Staff photo by Doug Strickland / Tennessee Education Commissioner Candice McQueen addresses the Hamilton County Board of Education during a meeting on Thursday, May 18, 2017, in Chattanooga, Tenn. McQueen presented a partnership school district plan to the board to with the goal of improving Hamilton County's lowest performing schools.

After last week, it's hard not to wonder on whose side the leaders of our public schools sit.

Despite years of failures to turn around the five lowest-performing schools in our district, members of the Hamilton County Board of Education seem bent on perpetrating yet another failure - failure to understand their mission and responsibility.

Instead, many on the board seem poised to play obstructionist to a more-than-fair proposal from Tennessee Education Commissioner Candice McQueen to form a collaborative state and county alliance to improve the schools.

That collaborative partnership would mean forming a new board to oversee a five-school district, with 60 percent of the board members selected by the state and 40 percent selected by Hamilton County Schools. The board would have between seven and 10 members.

The alternative is that the state simply takes over our five lowest-performing schools.

"There is not an option for no decision," McQueen told our school board during a Thursday night board meeting after years of warning.
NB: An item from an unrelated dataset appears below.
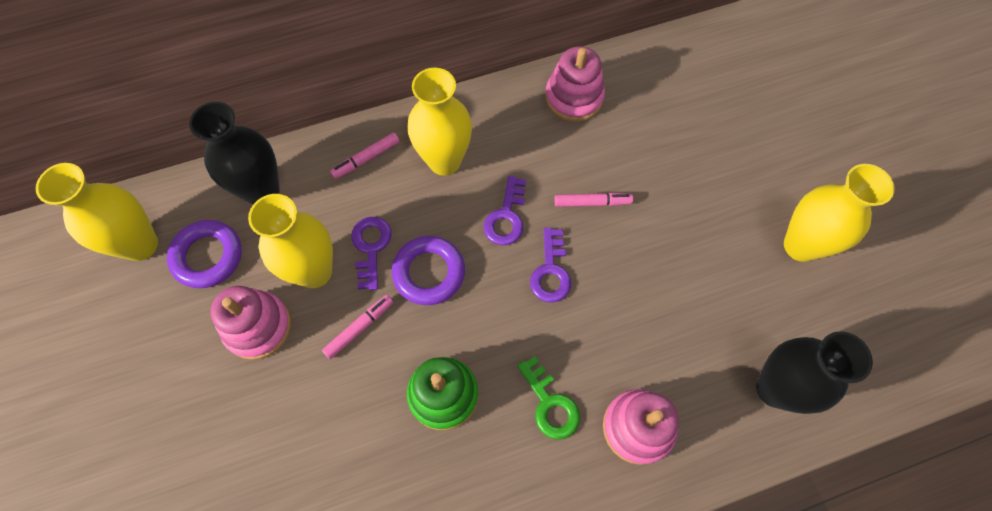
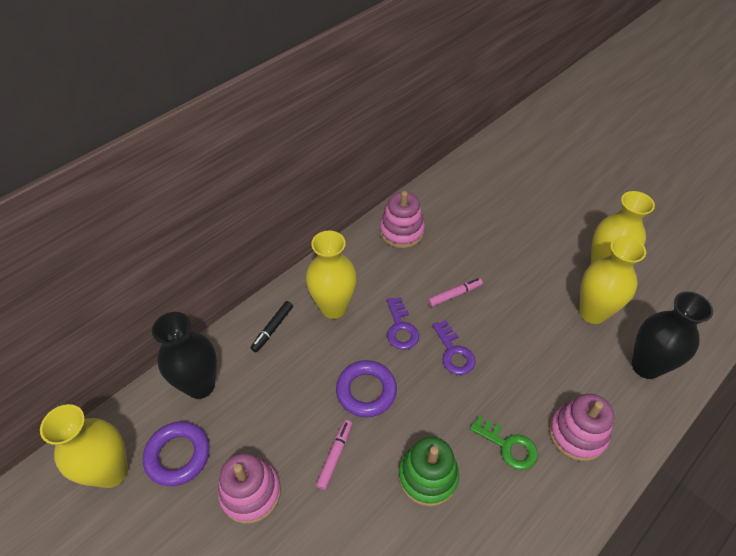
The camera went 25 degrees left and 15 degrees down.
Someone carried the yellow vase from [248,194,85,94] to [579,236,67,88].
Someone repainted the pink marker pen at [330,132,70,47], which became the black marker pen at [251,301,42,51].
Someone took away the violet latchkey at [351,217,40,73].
If the board doesn't agree, her office will move forward to place at least some of the schools in the state-run Achievement School District.

Doesn't this seem like a no-brainer?

But it should have seemed like a no-brainer to spend $10 million in federal funds over five years on programs to help those schools, too. But not for our school leaders. Instead, they sat on most of that money rather than spend it. Then they seemed shocked that the schools showed no change in academic growth.
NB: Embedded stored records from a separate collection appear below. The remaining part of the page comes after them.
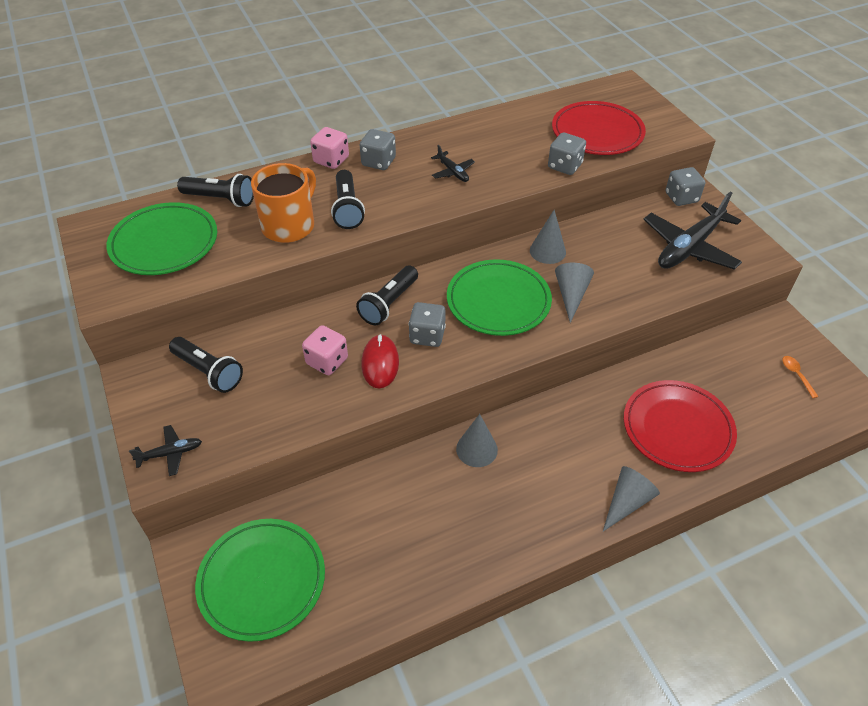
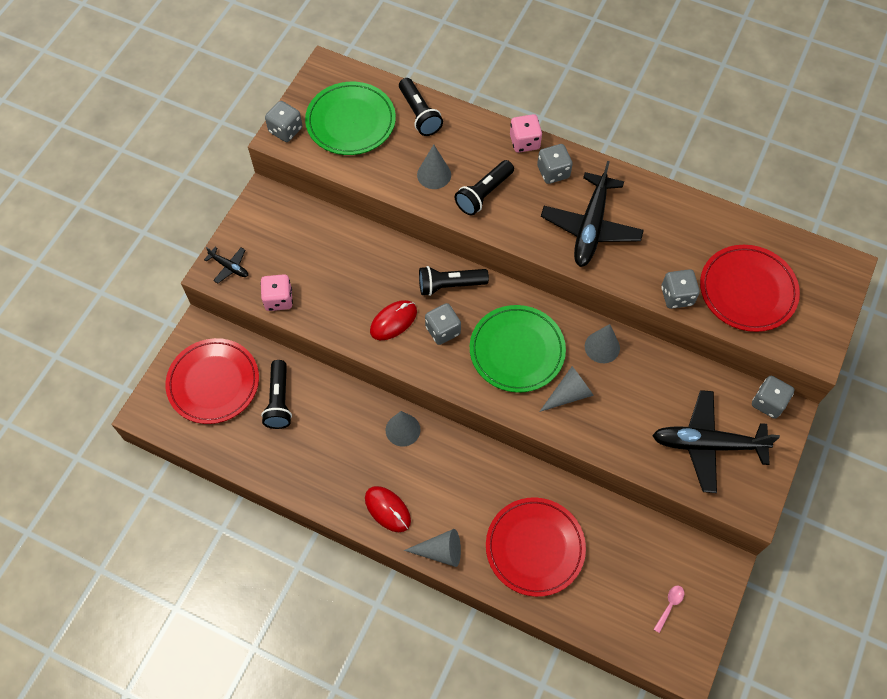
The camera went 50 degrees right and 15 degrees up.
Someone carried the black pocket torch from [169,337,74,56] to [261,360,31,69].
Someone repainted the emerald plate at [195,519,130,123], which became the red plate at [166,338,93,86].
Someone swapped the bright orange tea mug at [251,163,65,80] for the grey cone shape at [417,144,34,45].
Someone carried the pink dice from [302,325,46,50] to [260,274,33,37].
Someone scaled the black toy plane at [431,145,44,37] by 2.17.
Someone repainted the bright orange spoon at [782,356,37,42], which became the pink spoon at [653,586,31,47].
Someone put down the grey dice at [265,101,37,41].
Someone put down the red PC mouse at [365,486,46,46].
Meanwhile, our school board on Monday night conducted the last three interviews to whittle down from eight to five the number of superintendent candidates. It's been 14 months since the district's previous superintendent stepped down under a cloud, and the process to find his replacement has been anything but transparent.

Hamilton County's five most recently elected or named school board members - as well as the four elected in 2014 - all told the Chattanooga Times Free Press and local voters they wanted to see more accountability and transparency in school administration and on the board itself. But the board, encouraged by chairman, Steve Highlander, narrowed the list of superintendent finalists from 14 to 10 through private emails.

All of these board members are the same people who were outraged (some so much so that they decided to seek a school board seat) when the former superintendent and the current interim superintendent kept quiet the dire academic growth rates of Hamilton County students. They are the same folks who were horrified to learn about the Ooltewah basketball team hazing rape from the newspaper rather than from school officials. And they are the same folks who were shocked by a damming state report that found school administrators seriously dragged their feet in spending for the county's lowest performing schools.

Nothing about our schools - and especially nothing about the schools' leadership - should be secret from the parents and grandparents of the children educated there, especially at a time when Hamilton County schools are struggling so hard for parental and taxpayer trust. But not only have these board members chosen now to be secretive, they now seem to be sanctioning the school system's effort to keep it secret - or at least inaccessible to the public.

Over recent months, the Times Free Press has requested two sets of public records, one from the Hamilton County Department of Education administrators to tally complaints about bus drivers after learning that Woodmore Elementary School fatal bus crash might have been avoided had school officials paid attention to previous parent and student complaints about the bus driver involved. The second request was made to the Board of Education for the board's emails about the superintendent search over a 10-day period.

System communications director Amy Katcher told the paper that school administrators would compile bus driver complaint records for the paper at a cost of $1,903. One might assume that any responsible school system would already be keeping parent and student complaints about bus drivers in some sort of catalogued form, but not here. Had it been, the school system would be prohibited by law to charge the paper or a parent for the compiling labor.

When we amended the request to limit the search from five years to one year, remarkably the cost shot up to $2,525. Katcher said it would take 45 hours of work to gather the records (1,688 pages of complaints) plus the cost of copy paper. We would be paying for the employee's $45 an hour work rate. This is accessible?

On the board emails request, the paper paid $176 for three emails printed in 12 pages (multiple pages were duplicates of the same correspondence). The district claimed it took an employee who makes $34 a hour six hours to pull three email threads.

Really? Is there any way the state can take over all of our schools?

Our school administrators and our school board members seem to have forgotten for whom it is that they do this important work.

They do it for the children who learn safely in our schools - or at least who are supposed to be learning and who are supposed to be safe in our schools.